Als die Bush-Regierung der Öffentlichkeit ihr Irak-Abenteuer verkaufte, da gab es scharenweise Schönredner und Schlauköpfe, die behaupteten: »Die Irakis werden uns mit Blumen empfangen!« Oder sie verkündeten: »Die Irakis werden auf den Straßen tanzen, wenn die US-Truppen in die Städte einmarschieren!« Nach feiern ist den Irakis aber in diesen Tagen nicht zumute. Am ehesten führt noch der Gureillakrieg zu wilden Feiern, denn wann immer US-amerikanische Truppen mit Bomben oder Granaten angegriffen werden, ziehen Leute tanzend und jubelnd durch die Straßen. Der Irak-Feldzug sieht mehr und mehr nach einer »Operation Wahnsinn« aus.
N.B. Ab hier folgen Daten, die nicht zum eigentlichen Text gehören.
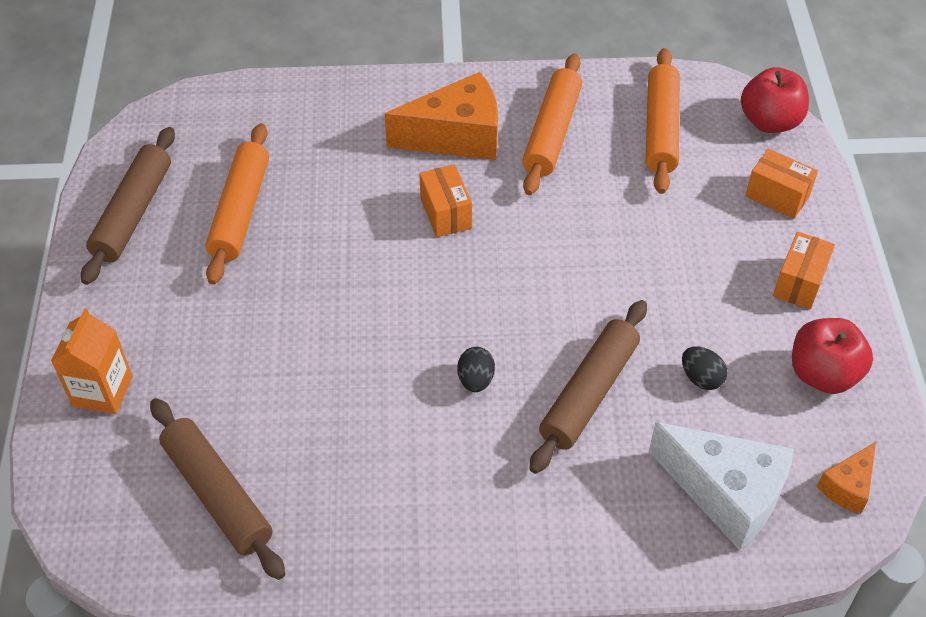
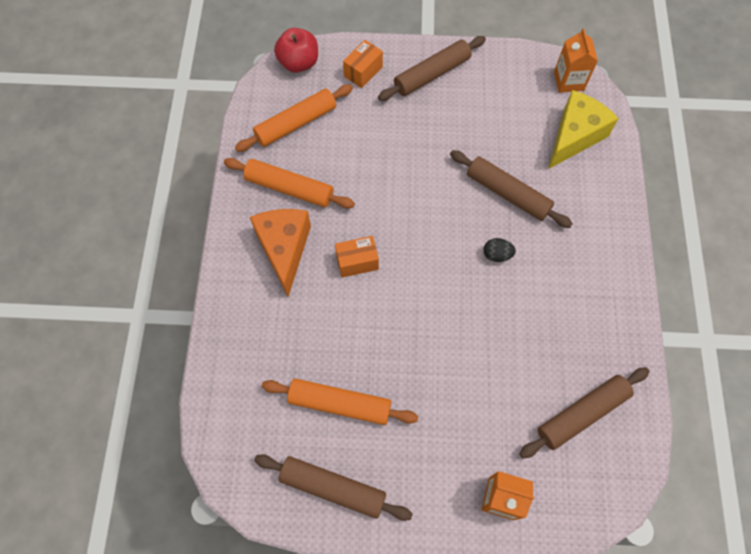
camera: 85 degrees left, 15 degrees up
orange rolling pin [646,48,680,194] -> orange rolling pin turned 45 degrees counterclockwise [235,84,353,152]
white cheese [649,422,794,550] -> yellow cheese [548,90,619,169]
black egg [682,346,728,390] -> none
orange box [773,232,835,309] -> brown rolling pin [378,36,486,101]
red apple [792,318,873,394] -> none
orange cheese [817,442,876,514] -> orange carton [554,28,598,93]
Nach einigen Monaten im Irak-Debakel macht sich jetzt eine Atmosphäre der Vorsicht in den Köpfen der Ideologen breit, die für die US-Außenpolitik verantwortlich sind. Sie denken an schwarze Rebellen, die sich dem Ausplündern ihres Landes durch das US-Militär widersetzen, und zittern vor der Möglichkeit, daß ihnen das wieder Schlagzeilen in den Abendnachrichten beschert. Und deshalb entsenden sie sieben bewaffnete US-Soldaten in eine Stadt mit einer Million Einwohnern.
Schwarze Politiker drängen auf eine Verstärkung des militärisches Engagements in Monrovia, aber die Bush-Administration hält sich bedeckt. Vor einigen Jahren, als nigerianische Einheiten in Liberia einmarschierten, gab es in Nigeria eine beträchtliche Opposition gegen das militärische Vorgehen der eigenen Armee. Damals hieß die liberianische Bevölkerung die Nigerianer zunächst willkommen. Schon nach kurzer Zeit begannen aber liberianische Aufständische, die nigerianische Friedensstreitmacht unter Beschuß zu nehmen. In Nigeria erinnert man sich noch gut an diese Zusammenstöße, und man möchte sich davor hüten, so etwas noch einmal zu erleben. Genauso erinnert sich die US-amerikanische Führung an Somalia und sie möchte nicht, daß sich dieses Desaster wiederholt.
Die »Lösung«? So wenig wie möglich selber tun und lieber andere dafür bezahlen, das Risiko zu tragen. Wortreich Unterstützung zusagen und ein wenig Geld fließen lassen, aber so wenig Soldaten wie möglich hinschicken. Man kann sie Friedenstruppe nennen, sollte sie aber so weit wie möglich von den Kampfhandlungen fernhalten. Und so gerät Liberia immer tiefer in ein gesellschaftliches Chaos. Die dortigen Warlords und Präsidenten werden Kriegsverbrecher genannt, aber niemand spricht von den internationalen Diamanten- und Goldhändlern, die diese Kriminellen mit Waffen ausrüsten. Das einzig Positive an Liberia ist, daß es die Grenzen markiert, an die das US-Imperium stößt.